— start of Input —

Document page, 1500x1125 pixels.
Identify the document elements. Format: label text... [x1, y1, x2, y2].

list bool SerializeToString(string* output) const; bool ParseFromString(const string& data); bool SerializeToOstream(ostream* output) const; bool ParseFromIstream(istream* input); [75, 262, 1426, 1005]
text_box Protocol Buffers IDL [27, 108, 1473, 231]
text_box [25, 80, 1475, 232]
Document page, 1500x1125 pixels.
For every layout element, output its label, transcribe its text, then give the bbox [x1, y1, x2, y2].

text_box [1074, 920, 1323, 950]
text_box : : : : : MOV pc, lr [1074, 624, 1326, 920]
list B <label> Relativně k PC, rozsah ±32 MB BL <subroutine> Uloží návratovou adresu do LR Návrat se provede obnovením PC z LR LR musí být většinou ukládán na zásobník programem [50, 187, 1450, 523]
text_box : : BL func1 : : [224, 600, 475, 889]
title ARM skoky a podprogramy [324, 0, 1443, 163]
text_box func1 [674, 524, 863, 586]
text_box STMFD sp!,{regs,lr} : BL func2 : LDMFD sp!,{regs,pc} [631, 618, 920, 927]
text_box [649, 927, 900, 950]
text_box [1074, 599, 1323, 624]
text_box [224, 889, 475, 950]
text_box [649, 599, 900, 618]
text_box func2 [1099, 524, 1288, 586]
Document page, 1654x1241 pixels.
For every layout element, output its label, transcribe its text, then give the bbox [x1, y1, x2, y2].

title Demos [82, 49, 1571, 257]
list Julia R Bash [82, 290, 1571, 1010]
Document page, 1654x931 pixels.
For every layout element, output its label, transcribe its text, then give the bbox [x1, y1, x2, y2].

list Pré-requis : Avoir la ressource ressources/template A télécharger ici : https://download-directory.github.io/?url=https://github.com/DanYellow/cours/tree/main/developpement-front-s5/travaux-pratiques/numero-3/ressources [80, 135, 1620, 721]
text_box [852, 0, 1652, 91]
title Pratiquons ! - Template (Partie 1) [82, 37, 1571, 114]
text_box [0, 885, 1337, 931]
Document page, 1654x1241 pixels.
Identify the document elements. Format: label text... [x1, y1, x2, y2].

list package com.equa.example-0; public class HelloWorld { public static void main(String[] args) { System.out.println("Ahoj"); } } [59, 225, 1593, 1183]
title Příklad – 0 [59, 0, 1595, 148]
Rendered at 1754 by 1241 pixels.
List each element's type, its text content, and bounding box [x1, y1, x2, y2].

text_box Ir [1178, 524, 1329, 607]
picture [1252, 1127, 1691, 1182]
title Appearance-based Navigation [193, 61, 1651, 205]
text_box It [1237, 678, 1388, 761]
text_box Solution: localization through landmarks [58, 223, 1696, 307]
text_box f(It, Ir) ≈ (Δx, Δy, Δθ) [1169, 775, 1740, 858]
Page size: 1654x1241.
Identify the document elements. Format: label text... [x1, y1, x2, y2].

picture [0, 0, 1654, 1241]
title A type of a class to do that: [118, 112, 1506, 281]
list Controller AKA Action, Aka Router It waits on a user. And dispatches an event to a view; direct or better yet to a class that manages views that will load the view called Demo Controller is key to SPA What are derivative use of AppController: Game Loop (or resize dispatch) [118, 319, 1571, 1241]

— end of Input —

# Exercise aim
Starting at the first line of the entries and stopping after the line that contains "text_box [25, 80, 1475, 232]", rewrite those lines with "Identify" replaced by "Detect" and everything else left unchanged.

# Written response
Document page, 1500x1125 pixels.
Detect the document elements. Format: label text... [x1, y1, x2, y2].

list bool SerializeToString(string* output) const; bool ParseFromString(const string& data); bool SerializeToOstream(ostream* output) const; bool ParseFromIstream(istream* input); [75, 262, 1426, 1005]
text_box Protocol Buffers IDL [27, 108, 1473, 231]
text_box [25, 80, 1475, 232]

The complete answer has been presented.